_TO DO_: Lay out every line of the rows below as a JSON list of strings, one string per line, with blank lines left out.

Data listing

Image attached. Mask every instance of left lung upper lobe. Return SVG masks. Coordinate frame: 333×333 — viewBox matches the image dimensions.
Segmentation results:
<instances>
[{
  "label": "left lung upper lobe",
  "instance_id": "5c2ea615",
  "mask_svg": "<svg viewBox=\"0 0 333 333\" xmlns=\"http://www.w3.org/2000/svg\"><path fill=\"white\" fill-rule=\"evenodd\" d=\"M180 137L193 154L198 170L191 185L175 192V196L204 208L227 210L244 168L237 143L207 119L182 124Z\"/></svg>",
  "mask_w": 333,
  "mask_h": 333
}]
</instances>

_TASK RESULT_:
[
  "Image attached. Mask every instance of left lung upper lobe. Return SVG masks. Coordinate frame: 333×333 — viewBox matches the image dimensions.",
  "Segmentation results:",
  "<instances>",
  "[{",
  "  \"label\": \"left lung upper lobe\",",
  "  \"instance_id\": \"5c2ea615\",",
  "  \"mask_svg\": \"<svg viewBox=\\\"0 0 333 333\\\" xmlns=\\\"http://www.w3.org/2000/svg\\\"><path fill=\\\"white\\\" fill-rule=\\\"evenodd\\\" d=\\\"M180 137L193 154L198 170L191 185L175 192V196L204 208L227 210L244 168L237 143L207 119L182 124Z\\\"/></svg>\",",
  "  \"mask_w\": 333,",
  "  \"mask_h\": 333",
  "}]",
  "</instances>"
]